Interest rates around the world are forecast to being kept low for a long time so as to once again stimulate and revive the economy. The US Federal Reserve (Fed) is almost certain about not raising interest rates until at least mid-2022. In addition, the US will also pump in a lot of money through many fiscal stimulus packages. The US dollar will therefore find it difficult to appreciate, or may even fall, as has been happening over the last few months. The dollar index has fallen 5.8% since the beginning of the year, and from the peak established in March, it has fallen 11.8% to close at 90 points, the lowest level in two and a half years.
A weak US dollar will certainly weaken the VN dong against other currencies, especially the Yuan (CNY), thereby helping to increase the competitive advantage of Vietnamese exports without having to actively adjust the exchange rate. Since the beginning of the year, CNY has appreciated by 6.9% against the VND.
Inflation was a constant concern in the first half of 2010s, but after 2015 it has been well under control. Looking to the future, and besides the Covid-19 pandemic that caused demand to decline, the cost push factors such as food and energy prices will not have an adverse affect on inflation. In particular, as an agricultural country and the largest rice exporter in the world, Vietnam can fully take the initiative in stabilizing food prices through export quota control and price stabilization. Rice prices increased in early 2020 due to large import demand from Covid-19 affected countries, but then fell very rapidly.
In terms of food, the price of pig breeds showed a decrease while the price of live pig was still relatively high, giving a boost to the pig industry. It is estimated that the total number of pigs in November 2020 increased by 12%, compared with the same period last year. This is the main reason why the price of pork has decreased since the middle of the year. In the energy field, world oil prices will find it difficult to increase due to low travel demand during the ongoing pandemic. However, oil prices will cool in the event when the pandemic is fully contained and controlled, or when there is geopolitical stability in the Middle East or US shale oil production and OPEC output cut agreement is eased.
The VND exchange rate is certainly being kept stable because of an abundant supply of the US dollar. The change in economic structure towards private economic development has helped increase the trade surplus in the last five years. In 2020, it is forecast that the State Bank of Vietnam will buy an additional USD 15 bn for foreign exchange reserves, increasing the value of reserves to USD 95 bn, and set to exceed USD 100 bn in 2021.
The State Bank of Vietnam (SBV) uses liquidity as a common tool in the open market. However, SBV also has another effective tool which is the credit line. From valuable lessons learnt during the 2008 financial crisis, the State Bank of Vietnam has now started to impose credit growth limits for each bank since 2012. Deposit and credit growth has thus become more balanced, directly impacting liquidity. In recent years, credit growth has shown signs of decreasing gradually, but economic growth is improving by the day. This is proof that the growth model based only on demand through credit is completely wrong.
Monetary easing in coming time will focus on reducing interest rates and directing credit to priority sectors such as manufacturing, agriculture, and exports. Therefore, credit growth is used mainly to stabilize liquidity and to reduce and keep interest rates low. A growth model based on supply stimulus, through enhancing competitiveness and expanding markets, such as the export markets, will be the key to Vietnam's growth in the future.
With low interest rates, Vietnamese goods will become more competitive. According to the World Bank, the average lending interest rate in Vietnam in 2019 was 7.71%, in China only 4.35%, while inflation in the two countries is 2.8% and 2.9%, respectively.

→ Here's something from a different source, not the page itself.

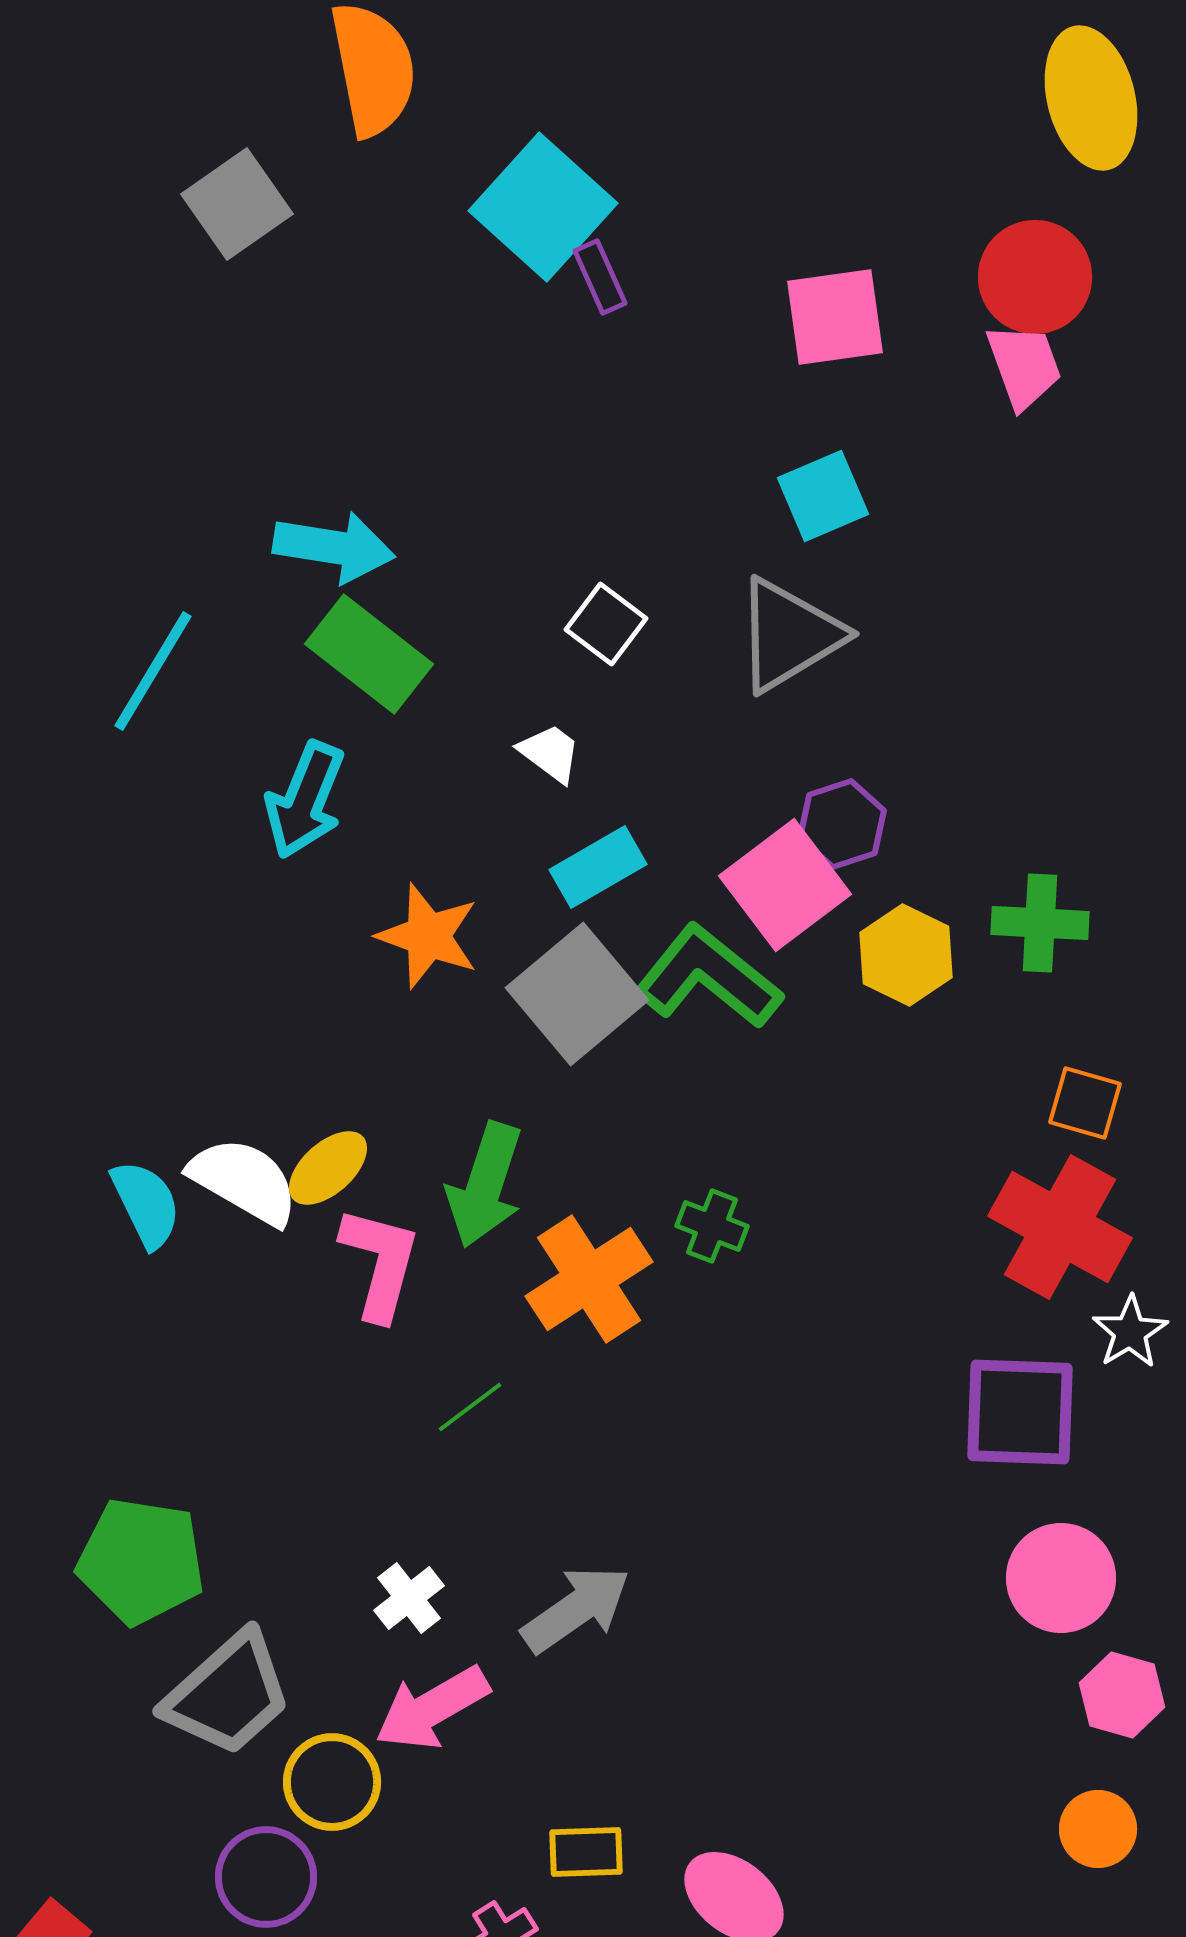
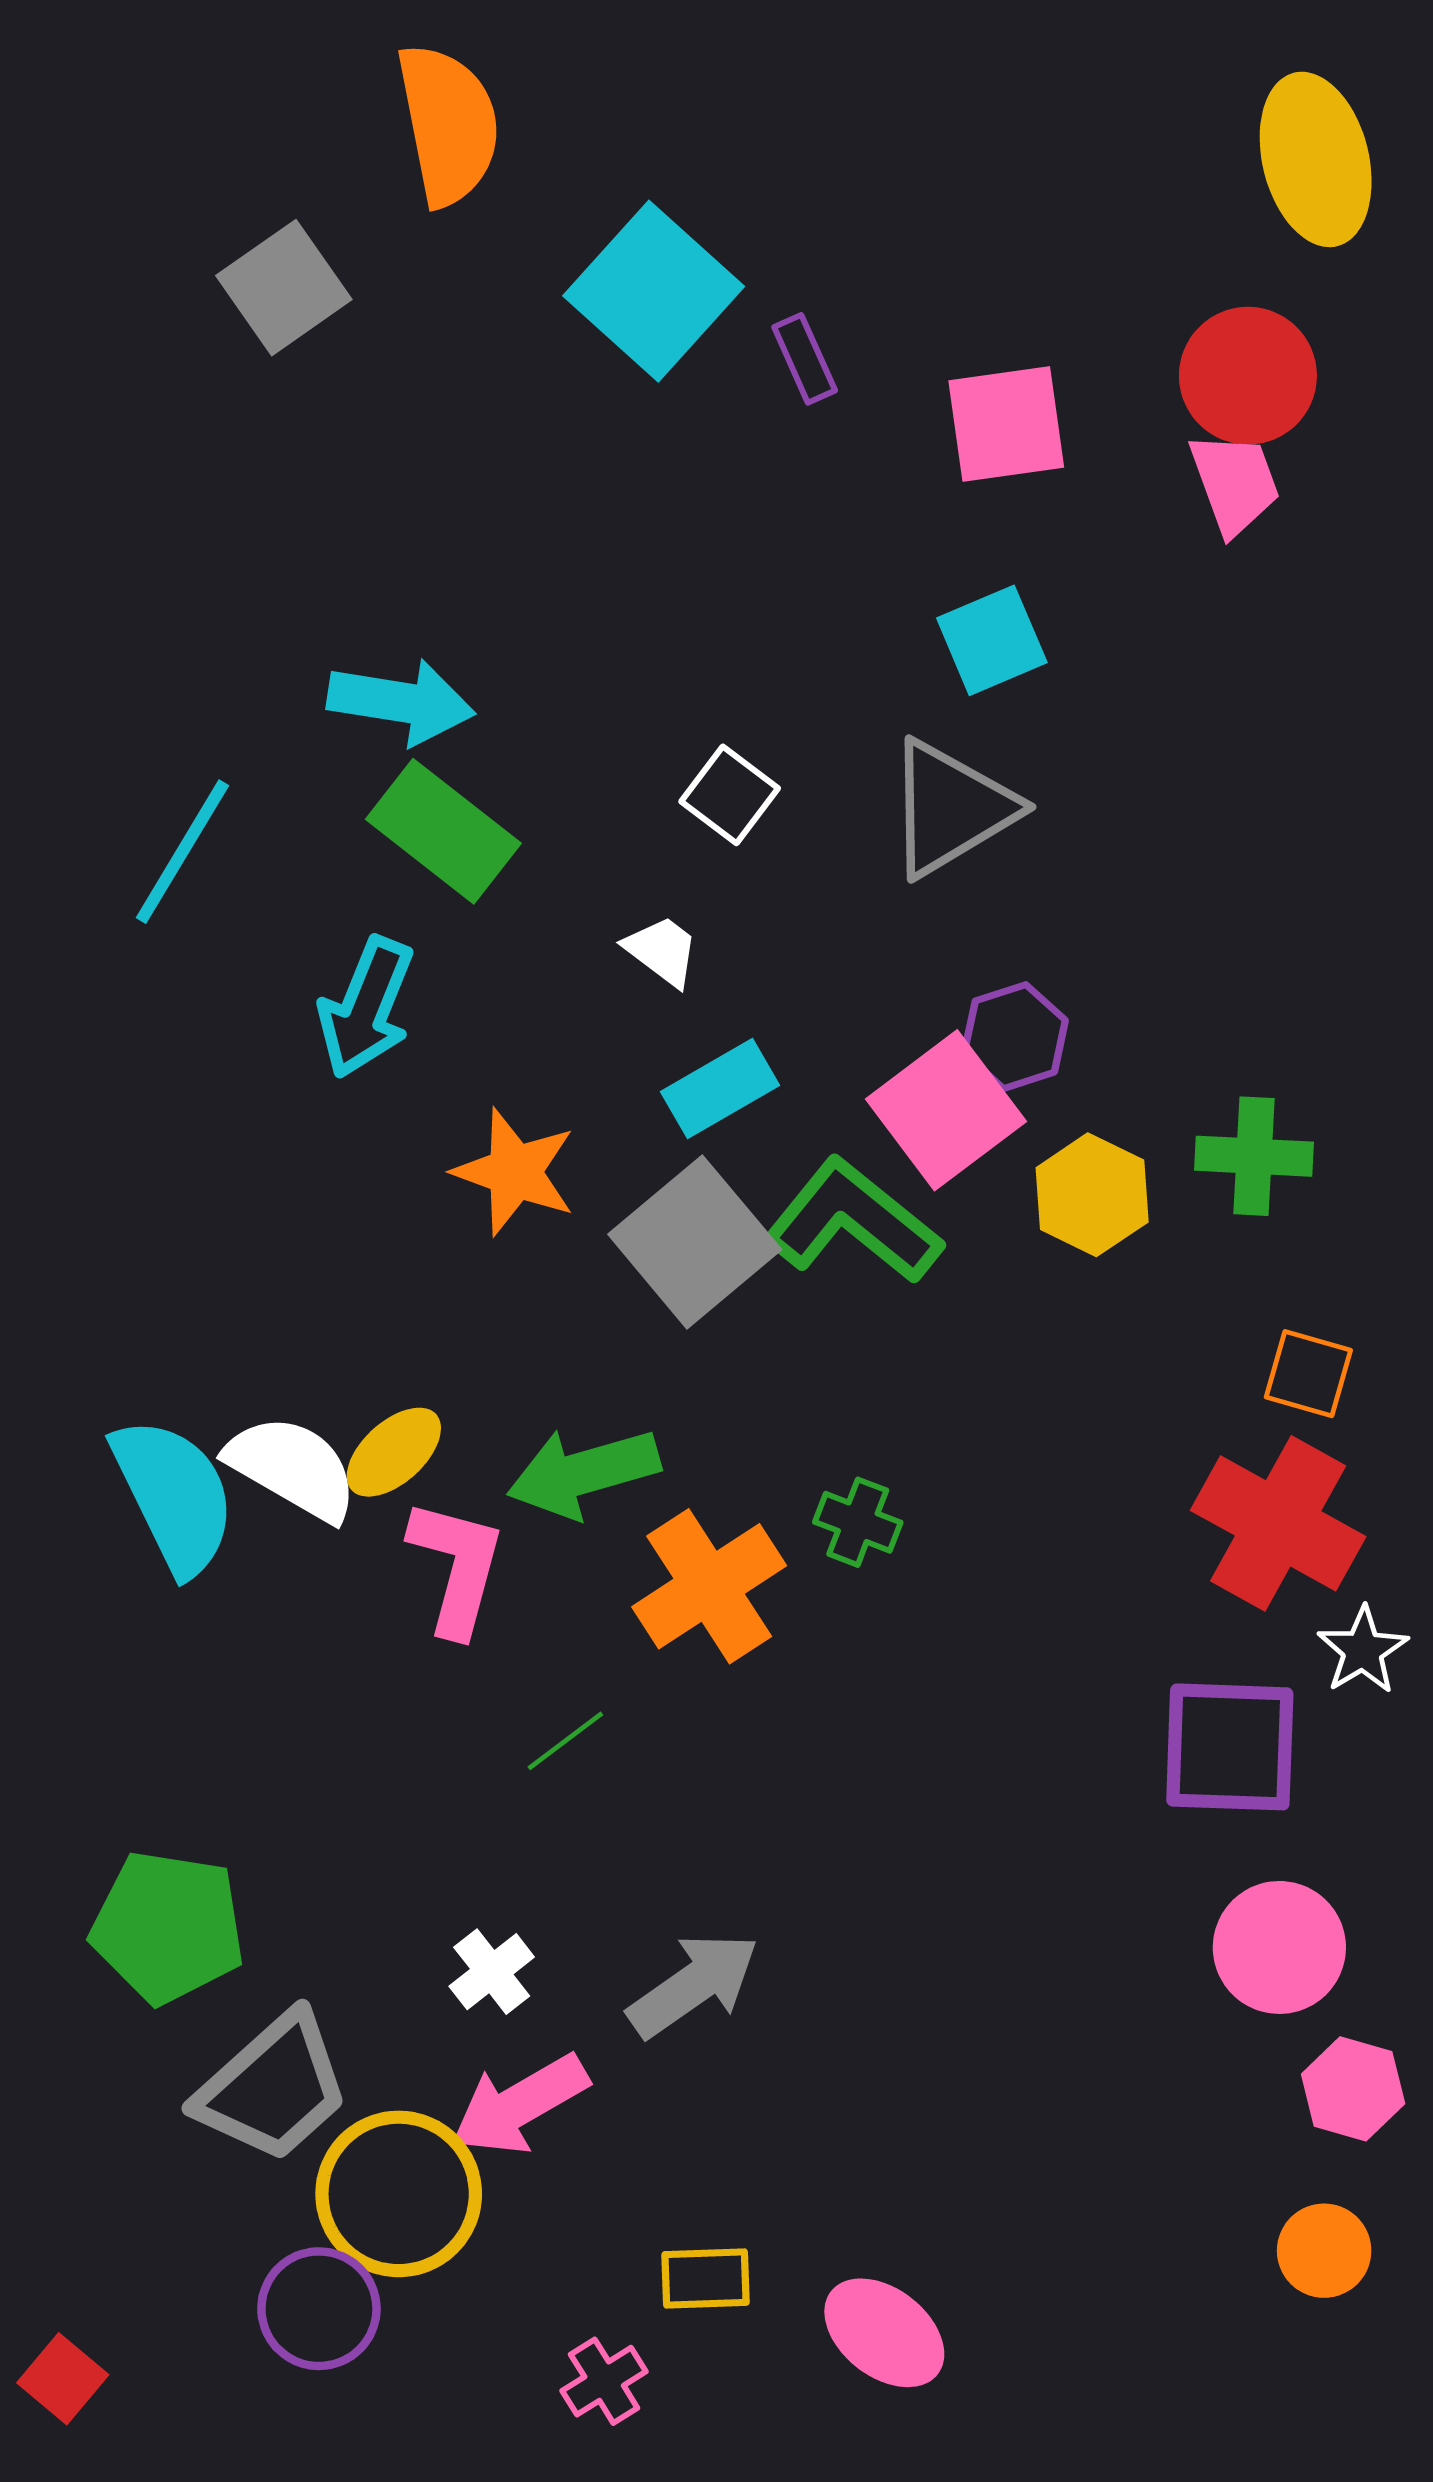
purple rectangle: (600, 277) -> (805, 359), moved
green arrow: (485, 1185) -> (584, 1473), turned 56
cyan semicircle: (146, 1204) -> (174, 1496), size x1.5
yellow circle: (332, 1782) -> (399, 2194), size x1.4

For many years, the monetary policy has always been on the right track in its dual mission of stabilizing the macro-economy and supporting economic growth. Credit growth has gradually reduced from 17% in 2017 to 14% in 2019. Although the message of the State Bank of Vietnam is focused on flexible management, through concerted actions, we can be confident that the monetary policy is focused on reducing and keeping interest rates low for a long time, and may maintain a status quo for many coming years.

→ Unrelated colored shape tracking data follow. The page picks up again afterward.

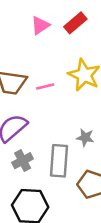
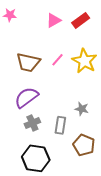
pink line: (45, 87) -> (57, 60), moved, turned -40
gray rectangle: (59, 161) -> (60, 125), size x0.7

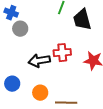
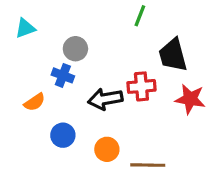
blue cross: (11, 13) -> (63, 75), moved
black trapezoid: (82, 20) -> (173, 55), moved

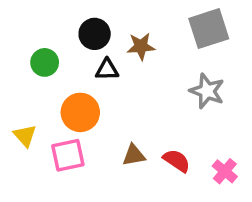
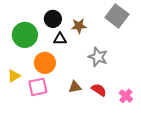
gray square: (209, 29) -> (117, 16), turned -35
green circle: (45, 62) -> (25, 35), size x1.6
gray star: (207, 91) -> (98, 57), moved
yellow triangle: (25, 136) -> (14, 76), turned 40

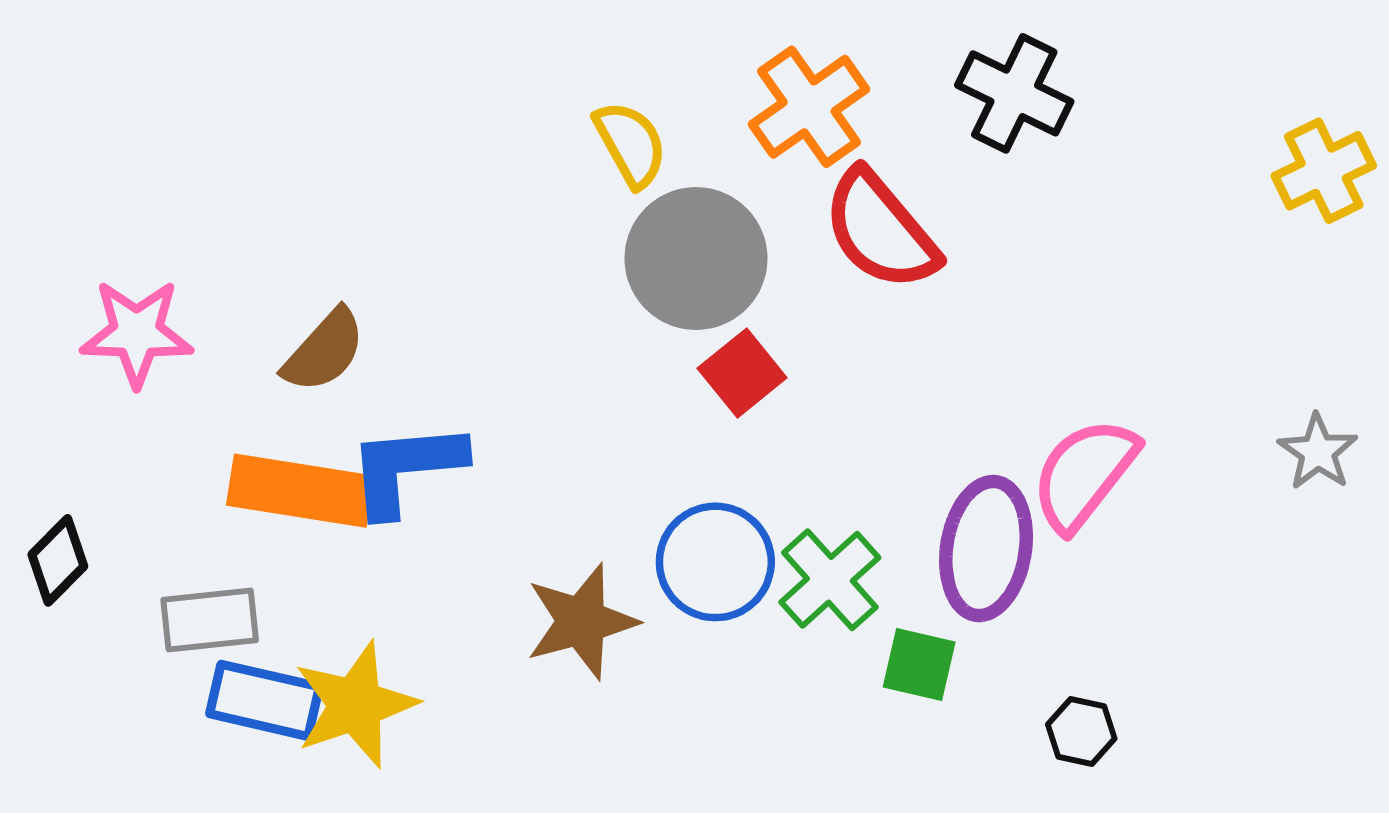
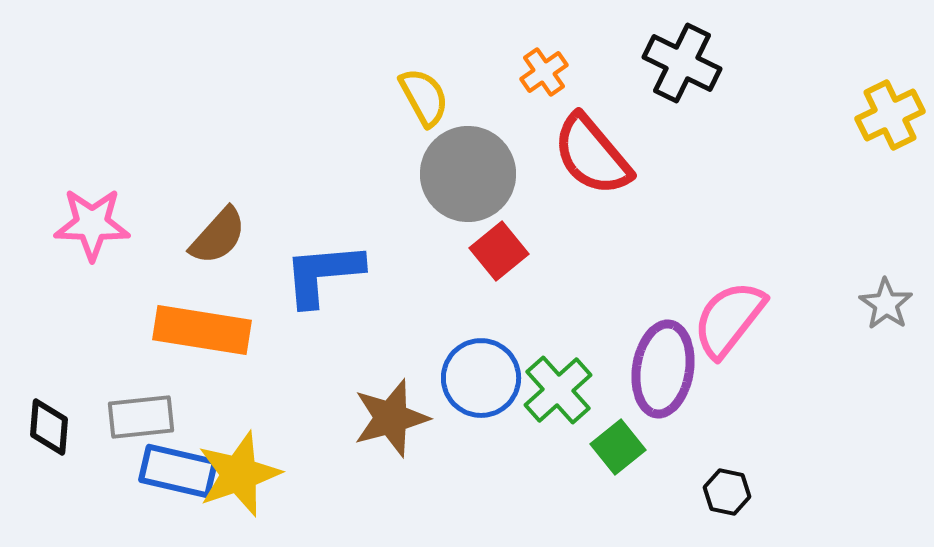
orange cross: (809, 107) -> (544, 72), size x0.6
blue L-shape: (406, 468) -> (323, 274), moved
black diamond: (58, 560) -> (49, 427), moved, turned -40
green square: (919, 665) -> (618, 447), turned 38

For the corporate world, lower interest rates are good news. With the total outstanding loans of the whole economy at about VND 10,000 trn, if the interest rates reduce just by 1%, businesses would save upto VND 100 trn, equal to 50% of corporate bonds issued in 2020. On the civilian side, lower interest rates have a two-way impact. The advantage is reduced cost in buying a house or on many consumer goods which then make for a more comfortable lifestyle. However, the opposite is reduced income from savings.
Reducing income due to lower interest rates will be difficult to immediately compensate with investment, but in the long term, the shift of capital flow from savings to investment will inevitably support growth. This raises an urgent need for a capital market large enough to absorb the savings flow, otherwise this cash flow will move to venture capital channels, creating unpredictable consequences.

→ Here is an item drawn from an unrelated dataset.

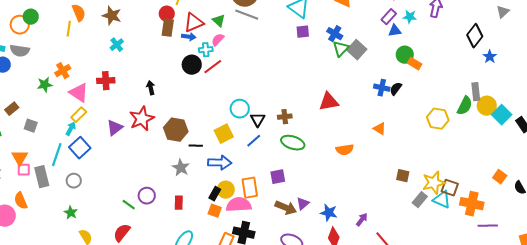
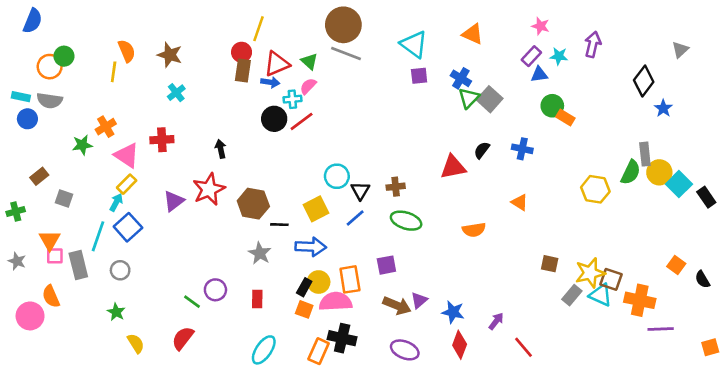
black semicircle: (396, 89) -> (482, 150), moved

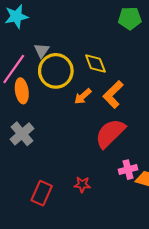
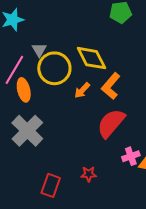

The capital market also sees favorable conditions with low interest rates. However, with the bond market structure still in its infancy, the product and the knowledge of the people or investors about bonds as well as fund certificate products is still low, so the capital market is slow to take this opportunity. However, the loss of savings will be offset by greater benefits from economic growth, leading to increased income and employment.